Hepatocellular carcinoma (HCC) is rare during pregnancy because of the lower overall incidence of HCC in women of childbearing [2-4]. The exposure to higher amounts of human chorionic gonadotropin (HCG), estrogen and placental lactogen secreted from the placenta are believed to alter liver metabolism and stimulate the rapid growth of liver cancer during pregnancy [3-5]. Right upper quadrant pain, weight loss, hepatomegaly and abnormal liver enzymes found in our patient have been the most reported presentations [3,4].
Chronic HBV infection is the major cause of liver cirrhosis and HCC in sub-saharan Africa . In their review of HCC during pregnancy, Choi et al. . Reported 64.7% case of positive HBsAg. More than 34.4% patients had liver cirrhosis. Our patient was tested HBsAg-positive and had features of liver decompensation and the ultrasound rightly described HCC on a cirrhotic background.

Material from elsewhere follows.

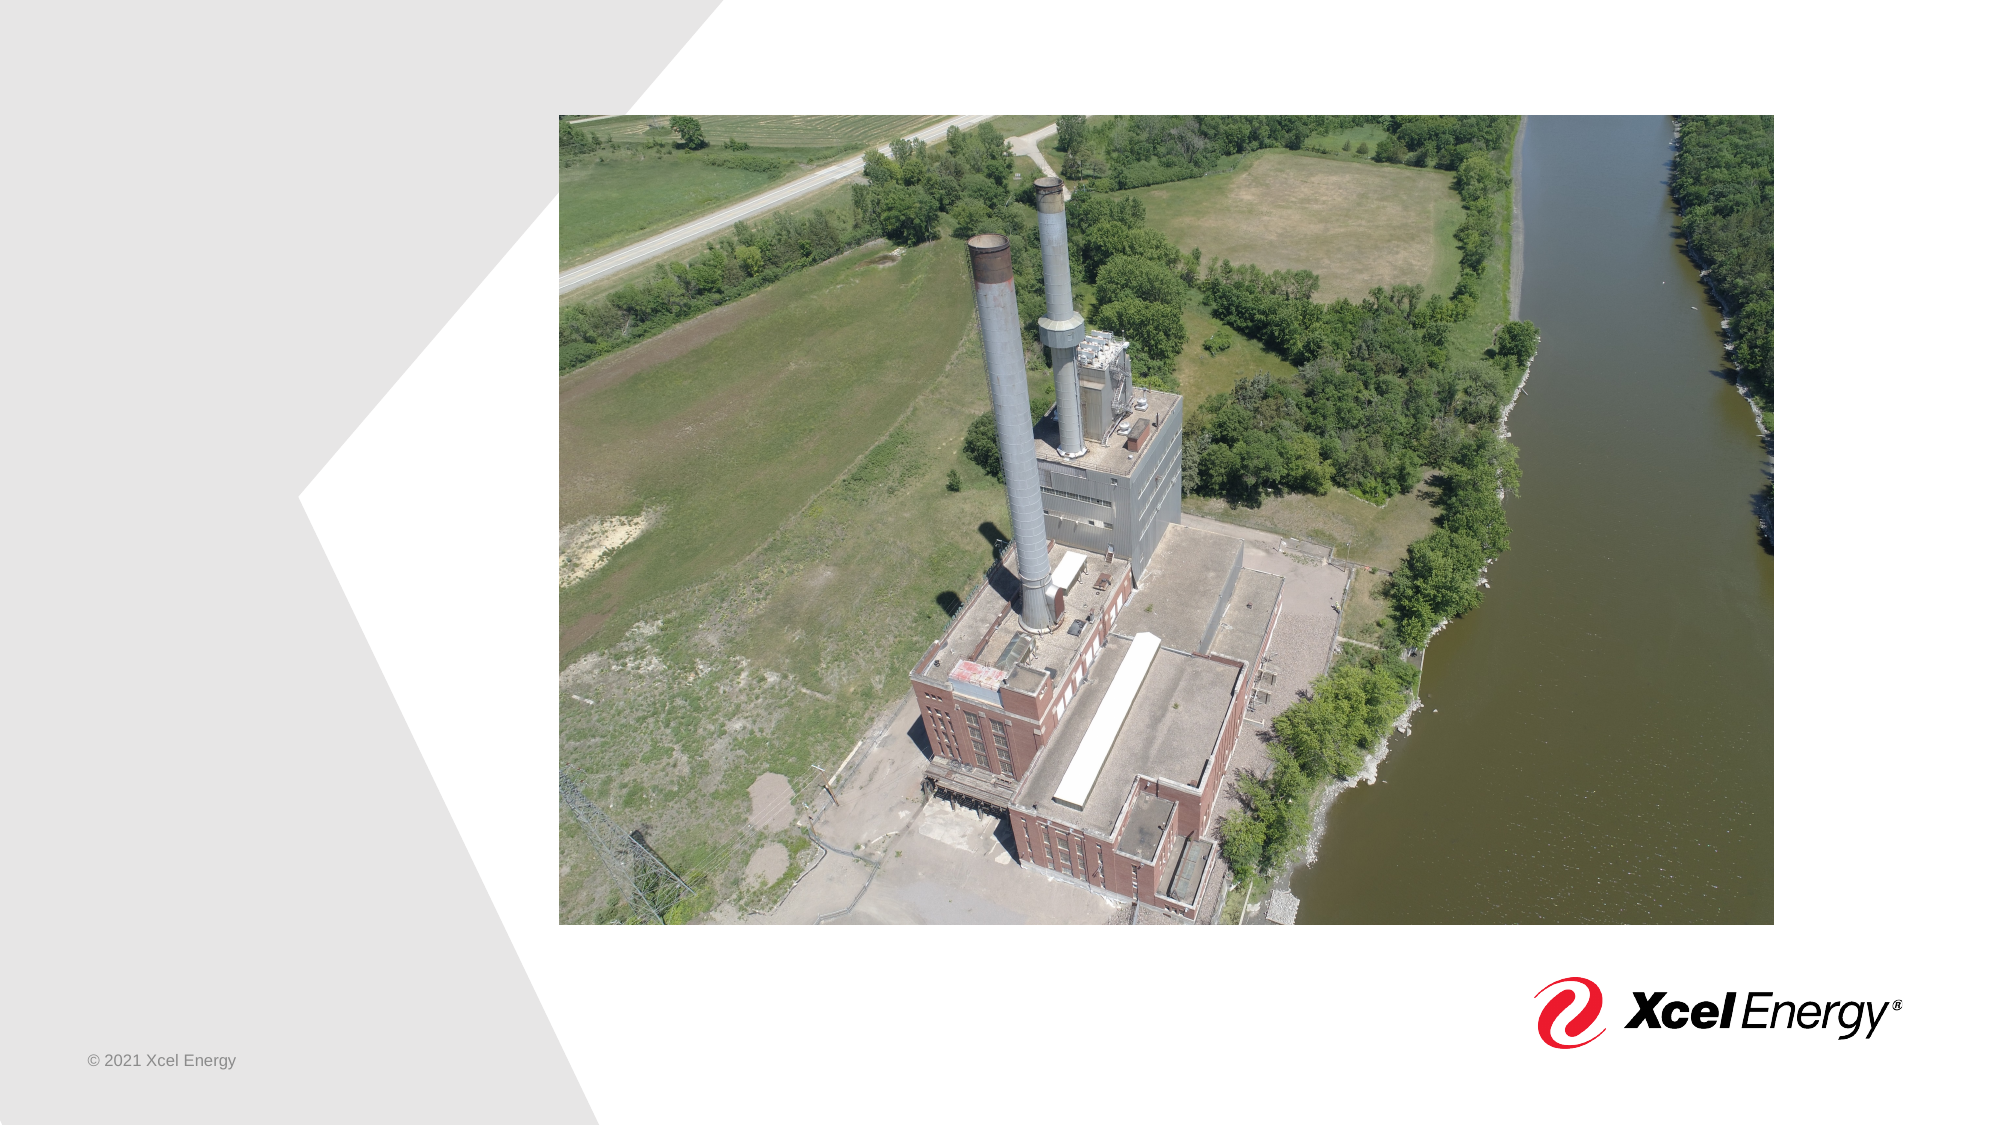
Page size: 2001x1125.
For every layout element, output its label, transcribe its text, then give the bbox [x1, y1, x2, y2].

footer © 2021 Xcel Energy [87, 1050, 1294, 1103]
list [559, 115, 1774, 925]
picture [1534, 977, 1903, 1049]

Pregnancy presents an obstacle for diagnosing and treating HCC. CT and MRI contrast agents are not recommended because of the risk associated with exposing the fetus to radiation and other fetal problems such as post implantation fetal loss and growth retardation. Abdominal ultrasound is probably the best alternative [3,6]. Alpha-fetoprotein (AFP) developed for HCC screening, is normally detected during pregnancy secondary to placental spillover from the fetus into the maternal circulation [3,7]. Values above 600 ng/mL are suggestive of HCC only in chronic HBV surface antigen (HBsAg) carriers . In our observation, the diagnosis was confirmed with abdominal ultrasound and markedly elevated alpha fetoprotein (2,232 ng/mL).
Liver resection is the best therapeutic modality for HCC if possible [3,7]. In case of advanced-stage such ours, termination of pregnancy as soon as possible is recommended . Except cases of fibrolamellar HCC , primary liver cancer during pregnancy has a poor outcome [3-7]. The overall 6-month, 1-, and 2-year survival rates in the patients reported in the review of Choi et al.  were 50, 29.5, 18.2%, respectively. Delivery was by cesarean section in 44.82% and live births were present in only 58.7% cases. In our case, the fetus was safely delivered by cesarean section but the mother died soon after.
Outcomes of HCC during pregnancy have not been good. Pregnant women should be systematically screened for HBV infection. Malignancies should be carefully approached and considered as differential diagnoses in chronic HBV surface antigen (HBsAg) carriers.
The authors declare no competing interest.
All authors have read and agreed to the final version of this manuscript and have equally contributed to its content and to the management of the case.